═══ Source information ═══

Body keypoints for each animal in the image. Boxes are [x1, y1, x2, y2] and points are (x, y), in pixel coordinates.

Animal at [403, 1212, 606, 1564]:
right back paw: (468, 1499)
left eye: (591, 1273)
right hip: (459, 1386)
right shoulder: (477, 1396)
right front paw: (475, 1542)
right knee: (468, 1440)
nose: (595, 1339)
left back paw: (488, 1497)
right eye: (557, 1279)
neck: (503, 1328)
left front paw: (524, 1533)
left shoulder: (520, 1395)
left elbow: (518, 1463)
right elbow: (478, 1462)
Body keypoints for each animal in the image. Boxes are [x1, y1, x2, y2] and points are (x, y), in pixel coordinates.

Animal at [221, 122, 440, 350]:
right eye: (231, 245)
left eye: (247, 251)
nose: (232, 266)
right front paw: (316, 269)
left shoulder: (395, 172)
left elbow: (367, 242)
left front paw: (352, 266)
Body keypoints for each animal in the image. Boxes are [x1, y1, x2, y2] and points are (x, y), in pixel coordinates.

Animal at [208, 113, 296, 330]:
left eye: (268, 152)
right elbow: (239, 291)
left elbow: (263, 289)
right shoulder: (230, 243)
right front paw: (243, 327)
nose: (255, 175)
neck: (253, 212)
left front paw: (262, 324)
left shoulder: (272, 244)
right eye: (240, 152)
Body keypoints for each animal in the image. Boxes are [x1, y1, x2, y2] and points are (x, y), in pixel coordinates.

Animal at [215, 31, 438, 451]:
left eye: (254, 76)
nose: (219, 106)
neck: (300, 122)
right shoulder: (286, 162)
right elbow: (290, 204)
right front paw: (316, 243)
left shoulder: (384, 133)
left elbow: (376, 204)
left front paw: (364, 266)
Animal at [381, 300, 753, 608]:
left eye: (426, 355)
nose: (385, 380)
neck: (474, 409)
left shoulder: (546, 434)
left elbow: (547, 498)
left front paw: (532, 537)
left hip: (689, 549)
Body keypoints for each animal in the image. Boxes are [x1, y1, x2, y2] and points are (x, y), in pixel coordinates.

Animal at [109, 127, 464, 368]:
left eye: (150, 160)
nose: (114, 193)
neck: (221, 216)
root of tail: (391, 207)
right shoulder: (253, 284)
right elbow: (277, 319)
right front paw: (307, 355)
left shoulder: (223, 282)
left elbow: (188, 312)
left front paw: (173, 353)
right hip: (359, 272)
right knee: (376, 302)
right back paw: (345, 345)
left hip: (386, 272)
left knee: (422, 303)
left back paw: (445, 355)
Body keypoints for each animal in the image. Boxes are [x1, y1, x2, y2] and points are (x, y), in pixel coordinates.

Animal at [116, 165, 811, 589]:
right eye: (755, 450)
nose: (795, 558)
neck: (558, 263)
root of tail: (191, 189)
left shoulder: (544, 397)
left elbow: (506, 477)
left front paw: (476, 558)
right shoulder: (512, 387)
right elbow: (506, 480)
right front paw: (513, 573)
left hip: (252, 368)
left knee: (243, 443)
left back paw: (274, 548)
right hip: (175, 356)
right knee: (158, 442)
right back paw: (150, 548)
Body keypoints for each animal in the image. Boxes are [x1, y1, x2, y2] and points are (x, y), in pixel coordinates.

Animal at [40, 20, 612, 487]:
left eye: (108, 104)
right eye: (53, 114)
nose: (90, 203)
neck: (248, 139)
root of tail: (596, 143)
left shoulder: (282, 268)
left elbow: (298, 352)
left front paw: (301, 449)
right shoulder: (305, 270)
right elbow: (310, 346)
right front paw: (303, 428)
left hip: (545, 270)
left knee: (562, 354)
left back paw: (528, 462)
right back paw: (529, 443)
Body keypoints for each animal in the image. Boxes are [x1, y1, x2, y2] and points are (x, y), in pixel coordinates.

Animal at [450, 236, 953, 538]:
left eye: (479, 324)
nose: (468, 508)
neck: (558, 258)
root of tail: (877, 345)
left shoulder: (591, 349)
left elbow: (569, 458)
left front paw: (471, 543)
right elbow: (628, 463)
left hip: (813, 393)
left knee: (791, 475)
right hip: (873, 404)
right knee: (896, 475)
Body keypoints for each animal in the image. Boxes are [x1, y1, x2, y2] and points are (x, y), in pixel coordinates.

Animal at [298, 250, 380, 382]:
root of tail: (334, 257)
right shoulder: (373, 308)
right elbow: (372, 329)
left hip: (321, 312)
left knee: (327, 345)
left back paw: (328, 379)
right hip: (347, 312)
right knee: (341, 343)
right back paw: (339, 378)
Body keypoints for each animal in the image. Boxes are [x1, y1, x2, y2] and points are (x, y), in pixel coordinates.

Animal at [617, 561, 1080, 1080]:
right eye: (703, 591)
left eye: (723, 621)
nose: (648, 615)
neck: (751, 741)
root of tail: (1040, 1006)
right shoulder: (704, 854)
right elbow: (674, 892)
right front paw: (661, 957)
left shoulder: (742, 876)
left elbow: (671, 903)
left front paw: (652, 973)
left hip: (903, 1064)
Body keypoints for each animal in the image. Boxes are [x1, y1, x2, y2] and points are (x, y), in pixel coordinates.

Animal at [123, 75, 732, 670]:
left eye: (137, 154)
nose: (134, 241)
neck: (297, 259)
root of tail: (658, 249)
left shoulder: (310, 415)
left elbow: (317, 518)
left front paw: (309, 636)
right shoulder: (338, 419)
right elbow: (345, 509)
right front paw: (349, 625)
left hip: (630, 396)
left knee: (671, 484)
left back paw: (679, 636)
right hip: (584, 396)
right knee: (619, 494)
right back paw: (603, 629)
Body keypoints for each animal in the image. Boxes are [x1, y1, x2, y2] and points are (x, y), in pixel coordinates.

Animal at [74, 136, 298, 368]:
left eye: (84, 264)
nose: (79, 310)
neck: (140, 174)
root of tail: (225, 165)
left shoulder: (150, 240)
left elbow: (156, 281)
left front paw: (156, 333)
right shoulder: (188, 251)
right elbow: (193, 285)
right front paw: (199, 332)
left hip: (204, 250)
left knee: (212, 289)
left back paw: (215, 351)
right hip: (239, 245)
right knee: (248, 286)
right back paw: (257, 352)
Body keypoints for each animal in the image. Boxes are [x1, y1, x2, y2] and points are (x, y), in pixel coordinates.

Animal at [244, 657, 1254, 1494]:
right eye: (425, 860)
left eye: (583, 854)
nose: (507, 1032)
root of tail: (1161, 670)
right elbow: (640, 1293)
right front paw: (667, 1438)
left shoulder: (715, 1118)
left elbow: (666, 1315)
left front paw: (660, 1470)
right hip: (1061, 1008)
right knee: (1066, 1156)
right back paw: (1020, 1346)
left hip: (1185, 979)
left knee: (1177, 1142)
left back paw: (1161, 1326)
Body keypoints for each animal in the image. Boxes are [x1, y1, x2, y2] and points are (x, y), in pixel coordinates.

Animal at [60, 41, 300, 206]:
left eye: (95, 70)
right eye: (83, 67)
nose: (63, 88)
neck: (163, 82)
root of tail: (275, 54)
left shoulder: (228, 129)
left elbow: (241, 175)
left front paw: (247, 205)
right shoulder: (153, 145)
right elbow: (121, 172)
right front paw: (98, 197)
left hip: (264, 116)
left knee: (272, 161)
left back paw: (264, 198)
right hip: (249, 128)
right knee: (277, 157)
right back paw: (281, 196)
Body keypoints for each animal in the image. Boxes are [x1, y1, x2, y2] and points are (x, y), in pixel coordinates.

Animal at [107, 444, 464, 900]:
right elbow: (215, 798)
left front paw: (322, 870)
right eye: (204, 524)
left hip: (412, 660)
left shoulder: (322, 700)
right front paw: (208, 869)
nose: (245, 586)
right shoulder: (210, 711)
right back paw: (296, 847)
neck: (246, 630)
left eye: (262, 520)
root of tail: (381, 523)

═══

■ Problem statement
All that is wanted is a faithful reproduction of the line above with "left elbow: (156, 281)", the line with "right back paw: (257, 352)", and every line in between.

■ Written answer
left elbow: (156, 281)
left front paw: (156, 333)
right shoulder: (188, 251)
right elbow: (193, 285)
right front paw: (199, 332)
left hip: (204, 250)
left knee: (212, 289)
left back paw: (215, 351)
right hip: (239, 245)
right knee: (248, 286)
right back paw: (257, 352)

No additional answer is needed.